La "camminata attiva": la strategia con cui Messi studia gli avversari
Secondo le analisi FIFA oltre il 50-55% del tempo trascorso in campo viene impiegato in quella che gli esperti definiscono "camminata attiva": non si tratta di passività, ma di una fase di lettura del gioco. Messi utilizza questi momenti per individuare gli spazi vulnerabili, sfuggire alle marcature preventive e preparare il terreno per l'accelerazione successiva.
Lo stesso fuoriclasse argentino ha spiegato più volte questa filosofia: camminando riesce a osservare il posizionamento degli avversari, capire come si sviluppa l'azione e trovare il modo migliore per liberarsi dal diretto marcatore. In sostanza, mentre gli altri corrono, lui raccoglie informazioni.
Quando arriva il momento giusto, però, il ritmo cambia improvvisamente: le sue accelerazioni sono brevi, spesso comprese tra i 5 e i 15 metri, ma risultano devastanti. È in questi pochi secondi che emerge tutta la sua superiorità tecnica e tattica.
La sfida contro l'Austria offre un esempio perfetto: dopo aver partecipato all'azione in fase di costruzione, Messi ha accompagnato lo sviluppo offensivo con un movimento apparentemente innocuo: mentre la difesa seguiva il pallone e controllava gli altri attaccanti argentini, lui è arrivato senza marcatura al limite dell'area, sfruttando uno spazio creatosi tra le linee. Sul cross basso proveniente dalla sinistra, si è fatto trovare nel posto giusto al momento giusto, trasformando l'azione in uno dei gol più classici del suo repertorio.
È lo stesso principio che ha caratterizzato molte delle sue giocate contro l'Algeria: pochi scatti, ma eseguiti nel momento esatto in cui la difesa avversaria perde equilibrio.

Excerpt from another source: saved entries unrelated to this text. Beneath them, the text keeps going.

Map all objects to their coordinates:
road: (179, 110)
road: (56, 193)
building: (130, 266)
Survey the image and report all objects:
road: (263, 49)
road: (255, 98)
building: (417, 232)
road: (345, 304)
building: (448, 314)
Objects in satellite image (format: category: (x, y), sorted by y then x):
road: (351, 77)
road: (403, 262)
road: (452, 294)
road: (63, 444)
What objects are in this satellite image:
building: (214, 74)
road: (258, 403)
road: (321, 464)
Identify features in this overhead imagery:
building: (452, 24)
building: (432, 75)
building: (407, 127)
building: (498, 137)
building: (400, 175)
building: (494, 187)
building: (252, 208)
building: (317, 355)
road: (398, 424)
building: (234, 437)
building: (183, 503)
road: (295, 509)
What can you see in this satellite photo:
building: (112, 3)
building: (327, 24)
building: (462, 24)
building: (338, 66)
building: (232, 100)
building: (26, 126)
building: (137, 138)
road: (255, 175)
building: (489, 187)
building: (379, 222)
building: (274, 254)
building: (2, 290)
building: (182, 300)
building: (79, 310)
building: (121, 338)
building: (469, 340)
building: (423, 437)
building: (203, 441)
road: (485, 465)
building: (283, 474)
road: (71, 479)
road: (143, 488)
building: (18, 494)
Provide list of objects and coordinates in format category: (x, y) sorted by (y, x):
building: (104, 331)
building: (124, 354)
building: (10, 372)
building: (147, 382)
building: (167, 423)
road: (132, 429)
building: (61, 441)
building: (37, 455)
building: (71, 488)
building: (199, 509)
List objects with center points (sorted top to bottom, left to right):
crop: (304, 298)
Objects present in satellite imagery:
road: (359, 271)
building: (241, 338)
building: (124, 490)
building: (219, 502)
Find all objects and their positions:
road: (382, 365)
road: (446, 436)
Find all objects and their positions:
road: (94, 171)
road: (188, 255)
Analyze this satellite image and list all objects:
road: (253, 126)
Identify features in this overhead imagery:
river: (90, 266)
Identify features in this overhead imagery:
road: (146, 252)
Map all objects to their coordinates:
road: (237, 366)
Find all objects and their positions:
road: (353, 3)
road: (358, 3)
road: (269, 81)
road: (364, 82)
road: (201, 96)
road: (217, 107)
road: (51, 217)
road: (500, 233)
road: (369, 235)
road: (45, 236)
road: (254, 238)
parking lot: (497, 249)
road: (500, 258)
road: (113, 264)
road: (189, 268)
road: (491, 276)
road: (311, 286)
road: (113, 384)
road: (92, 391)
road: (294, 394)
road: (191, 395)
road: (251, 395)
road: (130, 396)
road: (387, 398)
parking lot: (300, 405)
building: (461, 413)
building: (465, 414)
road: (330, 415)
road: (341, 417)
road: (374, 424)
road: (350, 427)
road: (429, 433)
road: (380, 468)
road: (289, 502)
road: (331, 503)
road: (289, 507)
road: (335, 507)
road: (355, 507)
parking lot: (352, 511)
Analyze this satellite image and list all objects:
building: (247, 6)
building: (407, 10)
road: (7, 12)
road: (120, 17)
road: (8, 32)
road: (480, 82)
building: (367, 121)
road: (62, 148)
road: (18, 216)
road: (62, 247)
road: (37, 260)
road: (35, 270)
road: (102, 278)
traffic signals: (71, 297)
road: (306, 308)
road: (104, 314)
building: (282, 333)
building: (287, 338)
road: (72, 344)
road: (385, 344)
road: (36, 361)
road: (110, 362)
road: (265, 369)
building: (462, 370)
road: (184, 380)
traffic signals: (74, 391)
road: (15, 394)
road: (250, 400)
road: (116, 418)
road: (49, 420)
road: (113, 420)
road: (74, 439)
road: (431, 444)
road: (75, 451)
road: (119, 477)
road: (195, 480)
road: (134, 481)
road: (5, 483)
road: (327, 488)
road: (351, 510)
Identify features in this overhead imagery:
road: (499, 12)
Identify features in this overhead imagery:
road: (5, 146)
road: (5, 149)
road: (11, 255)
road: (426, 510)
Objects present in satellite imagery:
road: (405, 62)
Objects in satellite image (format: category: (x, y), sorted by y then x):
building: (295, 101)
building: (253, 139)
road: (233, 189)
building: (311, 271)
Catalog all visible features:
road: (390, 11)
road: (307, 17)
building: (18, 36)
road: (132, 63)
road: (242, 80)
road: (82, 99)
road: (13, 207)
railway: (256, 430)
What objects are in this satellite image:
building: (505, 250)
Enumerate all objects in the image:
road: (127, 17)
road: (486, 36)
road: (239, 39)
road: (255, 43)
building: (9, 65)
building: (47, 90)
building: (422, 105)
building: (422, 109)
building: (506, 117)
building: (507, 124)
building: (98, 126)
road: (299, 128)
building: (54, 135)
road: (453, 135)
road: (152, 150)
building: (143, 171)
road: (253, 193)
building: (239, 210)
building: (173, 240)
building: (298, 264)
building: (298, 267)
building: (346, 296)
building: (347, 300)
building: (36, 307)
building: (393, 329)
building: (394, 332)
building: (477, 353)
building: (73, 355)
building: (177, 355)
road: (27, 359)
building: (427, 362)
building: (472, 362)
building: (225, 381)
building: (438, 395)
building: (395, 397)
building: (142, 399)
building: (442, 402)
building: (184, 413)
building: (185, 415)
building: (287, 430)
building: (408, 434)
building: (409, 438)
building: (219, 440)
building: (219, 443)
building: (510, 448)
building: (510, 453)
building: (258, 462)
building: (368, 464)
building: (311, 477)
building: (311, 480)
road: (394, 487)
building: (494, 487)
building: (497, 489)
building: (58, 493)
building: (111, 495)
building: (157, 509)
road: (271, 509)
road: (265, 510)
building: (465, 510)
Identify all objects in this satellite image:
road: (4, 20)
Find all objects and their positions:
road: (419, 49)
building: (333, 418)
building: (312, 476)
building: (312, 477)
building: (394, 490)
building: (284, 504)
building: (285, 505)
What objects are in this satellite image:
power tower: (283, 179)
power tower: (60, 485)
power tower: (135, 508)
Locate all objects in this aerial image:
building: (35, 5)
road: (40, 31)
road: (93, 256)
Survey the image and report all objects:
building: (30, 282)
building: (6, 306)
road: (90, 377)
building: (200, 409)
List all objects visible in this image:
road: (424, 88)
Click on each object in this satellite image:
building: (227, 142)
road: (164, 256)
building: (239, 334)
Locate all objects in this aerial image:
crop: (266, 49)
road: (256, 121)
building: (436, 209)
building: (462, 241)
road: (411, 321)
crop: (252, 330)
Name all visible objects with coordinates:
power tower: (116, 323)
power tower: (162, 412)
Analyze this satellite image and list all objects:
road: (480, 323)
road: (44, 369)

Il dato più impressionante riguarda proprio il rapporto tra energia spesa e rendimento offensivo, pur correndo circa il 30% in meno rispetto alla media dei giocatori di movimento presenti in campo: Messi ha trasformato quei pochi chilometri percorsi ad alta intensità in cinque gol nelle prime due partite del torneo, disputando complessivamente circa 170 minuti.
L'Argentina di Scaloni costruita per esaltare il talento del numero 10
Anche l'Argentina è stata costruita per valorizzare questa caratteristica della Pulce. Lionel Scaloni ha organizzato la squadra in modo da ridurre al minimo i compiti difensivi del suo capitano, affidando a giocatori come Rodrigo De Paul e Nahuel Molina il compito di coprire gli spazi quando Messi resta più avanzato e libero di muoversi su tutto il fronte offensivo.
Non è una novità. Già durante il trionfo al Mondiale 2022, Messi trascorreva lunghi tratti delle partite camminando e scansionando ciò che accadeva intorno a lui: quella scelta non ha mai rappresentato un limite per l'Argentina e ha consentito alla squadra di sfruttare al massimo il suo talento nelle zone più pericolose del campo.
La vera domanda, dunque, non è perché Messi cammini tanto. La domanda è come riesca ancora a essere così devastante quando decide di accelerare: ai Mondiali 2026 la risposta è arrivata direttamente dal campo con cinque gol in due partite e una nazionale che continua a ruotare attorno al genio del suo numero 10.